A análise de Hirsbrunner se concentra sobre as relações harmônicas do ponto de vista da busca do “inanalisável”. Este “não analisável” são as “ligações misteriosas” entre as harmonias de Wagner e as de Debussy - ele observa a presença constante do “Acorde de Tristão” no último - e também a misturados “modos exóticos” ou “modernos” às técnicas de harmonização a quatro vozes. Esta característica permanece na obra de Messiaen que a impunha como exercício a seus alunos. É esta a novidade da harmonia de Debussy: o encontro do inaudito sem abandonar os fundamentos do baixo cifrado do ocidente. Desta forma, pode se e não se pode classificar os acordes de Debussy de uma forma tradicional, através de suas funções tonais. Para ele, estes acordes realizam uma “alquimia sonora” baseada principalmente na formação de acordes de sétima de dominante. Hirsbrunner não se detém na análise dos ritmos da peça, mesmo admitindo que a acusação de falta de ritmo na música de Debussy seja um “preconceito estabelecido”.

Mais adiante, no final do texto será demonstrado como este prelúdio é também uma invenção rítmica extraordinária.

A análise de Allan Forte parte de sua própria teoria que se baseia nas noções de “classes de notas” (“pitch classes”), classes de intervalos (“interval classes”) e conjuntos de notas (“pitch collections”). Esta fórmula reduz as notas a números que não representam as alturas concretas, mas as doze “classes” da escala cromática, numeradas de 0 a 11. Isto lhe permite trabalhar com conjuntos que podem ser agrupados segundo as derivações e semelhanças internas, independentemente da distribuição dos registros. Uma vez encontradas as relações, elas devem ser interpretadas do ponto de vista de suas ligações motívicas. Como a teoria foi desenvolvida para ser aplicada às músicas atonais, ela é um instrumento de decifração das estruturas subjacentes que sustentam a obra. Nem a audição, nem os sentidos horizontal e vertical são levados em consideração. A projeção linear dos conjuntos motívicos segue a fórmula de projeção da “Urlinie” desenvolvida por Schenker para a música tonal. Para La terrasse, Allen Forte apresenta uma representação linear global da peça e o acorde de sétima diminuta como estrutura de sustentação harmônica. Seguindo as recomendações de seu mestre, Allen Forte acredita que tornar a estrutura mais clara permite uma melhor apreciação da profundidade da expressão. Através deste artifício, ele desvela a estrutura motívica profunda da peça a partir do último evento que, apesar da aparência de novidade absoluta guardada para o final, está perfeitamente compreendida pela estrutura dos conjuntos motívicos e lineares.
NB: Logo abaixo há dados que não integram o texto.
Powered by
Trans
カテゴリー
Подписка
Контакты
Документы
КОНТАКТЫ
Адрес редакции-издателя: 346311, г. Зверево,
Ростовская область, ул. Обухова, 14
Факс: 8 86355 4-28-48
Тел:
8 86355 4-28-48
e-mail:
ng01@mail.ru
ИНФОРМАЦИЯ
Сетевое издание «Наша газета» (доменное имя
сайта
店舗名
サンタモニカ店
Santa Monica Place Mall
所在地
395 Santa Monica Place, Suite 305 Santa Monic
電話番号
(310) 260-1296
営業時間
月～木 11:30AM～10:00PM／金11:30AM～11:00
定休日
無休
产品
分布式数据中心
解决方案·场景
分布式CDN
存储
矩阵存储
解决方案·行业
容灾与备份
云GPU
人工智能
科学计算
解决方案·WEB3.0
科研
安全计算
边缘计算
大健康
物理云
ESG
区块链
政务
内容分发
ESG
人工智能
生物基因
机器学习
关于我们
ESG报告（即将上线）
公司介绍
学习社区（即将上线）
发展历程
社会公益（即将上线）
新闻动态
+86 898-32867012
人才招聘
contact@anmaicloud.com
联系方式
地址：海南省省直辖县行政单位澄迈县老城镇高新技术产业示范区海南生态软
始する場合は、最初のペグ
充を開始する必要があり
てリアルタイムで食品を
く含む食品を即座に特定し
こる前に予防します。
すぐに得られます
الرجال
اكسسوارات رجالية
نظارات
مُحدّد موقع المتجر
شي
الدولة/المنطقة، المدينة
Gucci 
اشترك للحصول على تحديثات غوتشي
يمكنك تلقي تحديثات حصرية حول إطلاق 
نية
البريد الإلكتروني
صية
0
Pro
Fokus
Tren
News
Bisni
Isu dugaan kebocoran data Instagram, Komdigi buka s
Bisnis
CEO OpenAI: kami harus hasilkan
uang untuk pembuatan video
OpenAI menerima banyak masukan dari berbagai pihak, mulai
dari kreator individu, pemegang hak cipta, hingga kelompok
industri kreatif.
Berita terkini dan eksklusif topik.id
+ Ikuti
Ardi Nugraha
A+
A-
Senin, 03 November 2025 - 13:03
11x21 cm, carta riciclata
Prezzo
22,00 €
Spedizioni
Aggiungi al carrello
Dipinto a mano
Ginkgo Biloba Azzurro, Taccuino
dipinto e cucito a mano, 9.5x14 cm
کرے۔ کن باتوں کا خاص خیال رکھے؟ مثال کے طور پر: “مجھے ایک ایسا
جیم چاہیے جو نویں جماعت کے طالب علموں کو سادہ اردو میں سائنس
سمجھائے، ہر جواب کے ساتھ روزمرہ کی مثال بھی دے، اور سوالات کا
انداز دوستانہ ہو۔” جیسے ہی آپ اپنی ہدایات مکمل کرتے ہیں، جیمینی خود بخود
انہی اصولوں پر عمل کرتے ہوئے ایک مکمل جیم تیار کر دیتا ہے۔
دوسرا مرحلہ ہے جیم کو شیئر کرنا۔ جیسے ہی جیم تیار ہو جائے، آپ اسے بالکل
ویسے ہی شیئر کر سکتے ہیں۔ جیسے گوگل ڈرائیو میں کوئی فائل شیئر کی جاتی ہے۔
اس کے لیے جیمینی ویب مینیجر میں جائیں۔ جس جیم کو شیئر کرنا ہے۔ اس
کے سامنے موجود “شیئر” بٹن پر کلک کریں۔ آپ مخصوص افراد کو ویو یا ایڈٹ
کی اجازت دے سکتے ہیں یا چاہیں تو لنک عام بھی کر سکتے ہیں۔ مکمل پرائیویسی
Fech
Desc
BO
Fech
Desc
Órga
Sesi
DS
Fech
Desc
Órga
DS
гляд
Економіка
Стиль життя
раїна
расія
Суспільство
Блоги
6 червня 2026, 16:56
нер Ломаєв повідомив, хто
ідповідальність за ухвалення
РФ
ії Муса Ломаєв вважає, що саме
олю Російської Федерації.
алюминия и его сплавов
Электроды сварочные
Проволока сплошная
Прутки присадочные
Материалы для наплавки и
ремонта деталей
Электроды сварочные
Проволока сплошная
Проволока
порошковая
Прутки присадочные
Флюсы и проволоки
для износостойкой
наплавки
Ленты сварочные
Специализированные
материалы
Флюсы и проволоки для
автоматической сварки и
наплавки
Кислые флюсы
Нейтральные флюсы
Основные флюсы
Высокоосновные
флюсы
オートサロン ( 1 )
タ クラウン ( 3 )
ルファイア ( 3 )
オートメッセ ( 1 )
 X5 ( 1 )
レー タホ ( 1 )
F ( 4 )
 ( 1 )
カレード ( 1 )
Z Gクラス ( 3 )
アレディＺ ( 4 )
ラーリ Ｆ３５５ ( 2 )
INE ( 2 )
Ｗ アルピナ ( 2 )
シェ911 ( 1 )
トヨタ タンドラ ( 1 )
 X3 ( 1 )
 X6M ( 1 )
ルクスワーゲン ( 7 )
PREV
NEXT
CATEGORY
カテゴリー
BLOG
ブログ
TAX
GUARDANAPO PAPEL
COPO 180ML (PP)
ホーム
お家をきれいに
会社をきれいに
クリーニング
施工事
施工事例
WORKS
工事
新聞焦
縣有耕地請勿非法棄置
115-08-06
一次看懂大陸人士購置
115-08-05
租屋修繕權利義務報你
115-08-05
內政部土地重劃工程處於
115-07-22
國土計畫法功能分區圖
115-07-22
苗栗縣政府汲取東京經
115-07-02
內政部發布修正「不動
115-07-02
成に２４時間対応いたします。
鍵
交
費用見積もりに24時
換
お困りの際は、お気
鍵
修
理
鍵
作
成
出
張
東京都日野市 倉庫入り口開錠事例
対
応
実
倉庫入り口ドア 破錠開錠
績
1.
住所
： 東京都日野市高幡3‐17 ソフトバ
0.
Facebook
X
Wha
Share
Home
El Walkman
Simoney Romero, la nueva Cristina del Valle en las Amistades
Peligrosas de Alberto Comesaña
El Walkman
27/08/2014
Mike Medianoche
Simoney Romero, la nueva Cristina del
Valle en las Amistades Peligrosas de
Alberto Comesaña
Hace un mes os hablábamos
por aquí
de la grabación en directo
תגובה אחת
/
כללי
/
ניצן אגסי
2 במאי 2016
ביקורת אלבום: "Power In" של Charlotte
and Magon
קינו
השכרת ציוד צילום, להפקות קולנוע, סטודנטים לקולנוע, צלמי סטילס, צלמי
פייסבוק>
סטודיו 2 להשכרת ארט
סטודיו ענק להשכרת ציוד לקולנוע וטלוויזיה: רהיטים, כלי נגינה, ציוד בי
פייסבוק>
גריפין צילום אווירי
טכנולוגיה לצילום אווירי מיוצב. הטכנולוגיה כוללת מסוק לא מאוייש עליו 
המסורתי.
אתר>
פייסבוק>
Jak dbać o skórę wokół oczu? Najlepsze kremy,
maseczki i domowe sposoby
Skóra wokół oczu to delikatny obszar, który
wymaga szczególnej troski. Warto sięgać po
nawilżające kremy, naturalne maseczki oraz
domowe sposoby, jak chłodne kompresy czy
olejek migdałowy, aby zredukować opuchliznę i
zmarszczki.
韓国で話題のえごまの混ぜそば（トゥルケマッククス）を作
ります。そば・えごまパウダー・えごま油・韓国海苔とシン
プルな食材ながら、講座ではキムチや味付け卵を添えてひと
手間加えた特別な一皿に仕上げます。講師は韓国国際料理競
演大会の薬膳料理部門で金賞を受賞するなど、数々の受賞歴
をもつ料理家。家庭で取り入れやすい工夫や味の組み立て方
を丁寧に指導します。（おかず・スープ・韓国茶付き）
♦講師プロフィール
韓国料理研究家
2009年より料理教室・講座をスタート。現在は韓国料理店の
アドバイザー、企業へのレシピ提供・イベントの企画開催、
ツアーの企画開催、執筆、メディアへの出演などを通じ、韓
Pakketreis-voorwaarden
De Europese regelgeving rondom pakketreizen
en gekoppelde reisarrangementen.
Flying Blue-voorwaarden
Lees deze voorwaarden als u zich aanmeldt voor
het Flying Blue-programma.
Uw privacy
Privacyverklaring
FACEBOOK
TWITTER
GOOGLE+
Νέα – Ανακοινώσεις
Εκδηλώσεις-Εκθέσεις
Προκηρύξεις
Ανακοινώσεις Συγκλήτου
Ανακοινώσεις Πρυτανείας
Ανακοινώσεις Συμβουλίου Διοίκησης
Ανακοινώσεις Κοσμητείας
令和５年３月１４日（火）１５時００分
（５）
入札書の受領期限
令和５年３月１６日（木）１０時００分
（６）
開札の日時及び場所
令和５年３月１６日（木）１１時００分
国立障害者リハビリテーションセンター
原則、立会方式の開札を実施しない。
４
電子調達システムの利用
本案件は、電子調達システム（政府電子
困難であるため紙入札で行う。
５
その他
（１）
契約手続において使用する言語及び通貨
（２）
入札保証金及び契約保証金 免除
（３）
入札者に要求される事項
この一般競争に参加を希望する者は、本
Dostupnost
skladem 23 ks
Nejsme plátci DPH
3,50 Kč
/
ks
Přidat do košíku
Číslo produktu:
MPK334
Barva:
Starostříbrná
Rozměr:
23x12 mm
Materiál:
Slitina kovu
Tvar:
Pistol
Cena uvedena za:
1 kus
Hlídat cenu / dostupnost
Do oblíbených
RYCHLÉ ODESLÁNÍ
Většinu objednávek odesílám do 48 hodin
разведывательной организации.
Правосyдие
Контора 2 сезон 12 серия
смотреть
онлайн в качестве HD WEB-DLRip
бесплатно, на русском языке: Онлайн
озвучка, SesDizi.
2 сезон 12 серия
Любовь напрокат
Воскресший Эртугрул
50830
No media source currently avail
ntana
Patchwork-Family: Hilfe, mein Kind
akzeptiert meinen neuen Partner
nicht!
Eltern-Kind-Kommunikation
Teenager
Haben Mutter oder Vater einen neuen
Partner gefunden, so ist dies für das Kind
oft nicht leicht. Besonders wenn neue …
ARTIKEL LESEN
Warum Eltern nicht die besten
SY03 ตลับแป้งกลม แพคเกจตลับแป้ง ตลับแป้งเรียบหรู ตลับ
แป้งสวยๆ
Os espaços, os ritmos e as funções harmônicas não são mencionados pela análise.

Marcel Mesnage apresenta um modelo de análise modelizada para computadores que tem como objetivo coletar o maior número possível de informações e em seguida interpretá-los no sentido de suas invariantes composicionais. Todas as informações devem ser quantificadas para se tornarem dados informatizáveis que servirão à formulação de um modelo capaz de engendrar uma partitura completa automaticamente. A modelização da informática deve tornar discreto cada parâmetro do som no intuito de encontrar valores quantitativos que possam ser reorganizados. Desta forma, a descrição da peça torna-se a mais minuciosa possível e a complexidade do modelo extraído dela depende da quantidade de parâmetros que foram passíveis de quantificação. É através da observação empírica que se processa a escolha dos elementos que devem entrar na quantificação generalizada. Desta forma, há um movimento duplo, da observação empírica para a quantificação e do que o sistema operacional genérico chama de invariantes, as informações “fora do tempo”, para a estrutura diacrônica da obra.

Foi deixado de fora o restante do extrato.